▸ **REQUIRED WORK**:
Below are records to be repeated exactly. Leave their pictures behind.

Stored data entries:
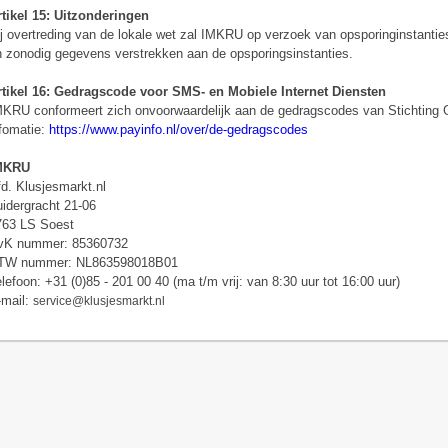
tikel 15: Uitzonderingen
j overtreding van de lokale wet zal IMKRU op verzoek van opsporinginstantie
 zonodig gegevens verstrekken aan de opsporingsinstanties.
rtikel 16: Gedragscode voor SMS- en Mobiele Internet Diensten
KRU conformeert zich onvoorwaardelijk aan de gedragscodes van Stichting
fomatie:
https://www.payinfo.nl/over/de-gedragscodes
MKRU
d. Klusjesmarkt.nl
idergracht 21-06
763 LS Soest
vK nummer: 85360732
TW nummer: NL863598018B01
lefoon: +31 (0)85 - 201 00 40 (ma t/m vrij: van 8:30 uur tot 16:00 uur)
-mail:
service@klusjesmarkt.nl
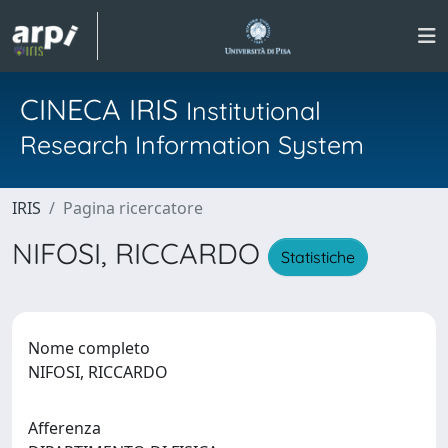
CINECA IRIS
Institutional
Research Information System
IRIS
Pagina ricercatore
NIFOSI, RICCARDO
Statistiche
Nome completo
NIFOSI, RICCARDO
Afferenza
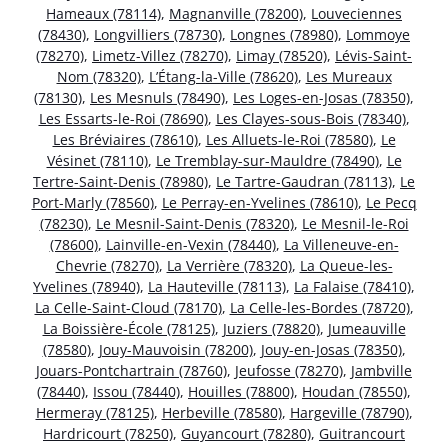
Hameaux (78114)
,
Magnanville (78200)
,
Louveciennes
(78430)
,
Longvilliers (78730)
,
Longnes (78980)
,
Lommoye
(78270)
,
Limetz-Villez (78270)
,
Limay (78520)
,
Lévis-Saint-
Nom (78320)
,
L’Étang-la-Ville (78620)
,
Les Mureaux
(78130)
,
Les Mesnuls (78490)
,
Les Loges-en-Josas (78350)
,
Les Essarts-le-Roi (78690)
,
Les Clayes-sous-Bois (78340)
,
Les Bréviaires (78610)
,
Les Alluets-le-Roi (78580)
,
Le
Vésinet (78110)
,
Le Tremblay-sur-Mauldre (78490)
,
Le
Tertre-Saint-Denis (78980)
,
Le Tartre-Gaudran (78113)
,
Le
Port-Marly (78560)
,
Le Perray-en-Yvelines (78610)
,
Le Pecq
(78230)
,
Le Mesnil-Saint-Denis (78320)
,
Le Mesnil-le-Roi
(78600)
,
Lainville-en-Vexin (78440)
,
La Villeneuve-en-
Chevrie (78270)
,
La Verrière (78320)
,
La Queue-les-
Yvelines (78940)
,
La Hauteville (78113)
,
La Falaise (78410)
,
La Celle-Saint-Cloud (78170)
,
La Celle-les-Bordes (78720)
,
La Boissière-École (78125)
,
Juziers (78820)
,
Jumeauville
(78580)
,
Jouy-Mauvoisin (78200)
,
Jouy-en-Josas (78350)
,
Jouars-Pontchartrain (78760)
,
Jeufosse (78270)
,
Jambville
(78440)
,
Issou (78440)
,
Houilles (78800)
,
Houdan (78550)
,
Hermeray (78125)
,
Herbeville (78580)
,
Hargeville (78790)
,
Hardricourt (78250)
,
Guyancourt (78280)
,
Guitrancourt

▸ **TASK RESULT**:
tikel 15: Uitzonderingen
j overtreding van de lokale wet zal IMKRU op verzoek van opsporinginstantie
 zonodig gegevens verstrekken aan de opsporingsinstanties.
rtikel 16: Gedragscode voor SMS- en Mobiele Internet Diensten
KRU conformeert zich onvoorwaardelijk aan de gedragscodes van Stichting
fomatie:
https://www.payinfo.nl/over/de-gedragscodes
MKRU
d. Klusjesmarkt.nl
idergracht 21-06
763 LS Soest
vK nummer: 85360732
TW nummer: NL863598018B01
lefoon: +31 (0)85 - 201 00 40 (ma t/m vrij: van 8:30 uur tot 16:00 uur)
-mail:
service@klusjesmarkt.nl
CINECA IRIS
Institutional
Research Information System
IRIS
Pagina ricercatore
NIFOSI, RICCARDO
Statistiche
Nome completo
NIFOSI, RICCARDO
Afferenza
Hameaux (78114)
,
Magnanville (78200)
,
Louveciennes
(78430)
,
Longvilliers (78730)
,
Longnes (78980)
,
Lommoye
(78270)
,
Limetz-Villez (78270)
,
Limay (78520)
,
Lévis-Saint-
Nom (78320)
,
L’Étang-la-Ville (78620)
,
Les Mureaux
(78130)
,
Les Mesnuls (78490)
,
Les Loges-en-Josas (78350)
,
Les Essarts-le-Roi (78690)
,
Les Clayes-sous-Bois (78340)
,
Les Bréviaires (78610)
,
Les Alluets-le-Roi (78580)
,
Le
Vésinet (78110)
,
Le Tremblay-sur-Mauldre (78490)
,
Le
Tertre-Saint-Denis (78980)
,
Le Tartre-Gaudran (78113)
,
Le
Port-Marly (78560)
,
Le Perray-en-Yvelines (78610)
,
Le Pecq
(78230)
,
Le Mesnil-Saint-Denis (78320)
,
Le Mesnil-le-Roi
(78600)
,
Lainville-en-Vexin (78440)
,
La Villeneuve-en-
Chevrie (78270)
,
La Verrière (78320)
,
La Queue-les-
Yvelines (78940)
,
La Hauteville (78113)
,
La Falaise (78410)
,
La Celle-Saint-Cloud (78170)
,
La Celle-les-Bordes (78720)
,
La Boissière-École (78125)
,
Juziers (78820)
,
Jumeauville
(78580)
,
Jouy-Mauvoisin (78200)
,
Jouy-en-Josas (78350)
,
Jouars-Pontchartrain (78760)
,
Jeufosse (78270)
,
Jambville
(78440)
,
Issou (78440)
,
Houilles (78800)
,
Houdan (78550)
,
Hermeray (78125)
,
Herbeville (78580)
,
Hargeville (78790)
,
Hardricourt (78250)
,
Guyancourt (78280)
,
Guitrancourt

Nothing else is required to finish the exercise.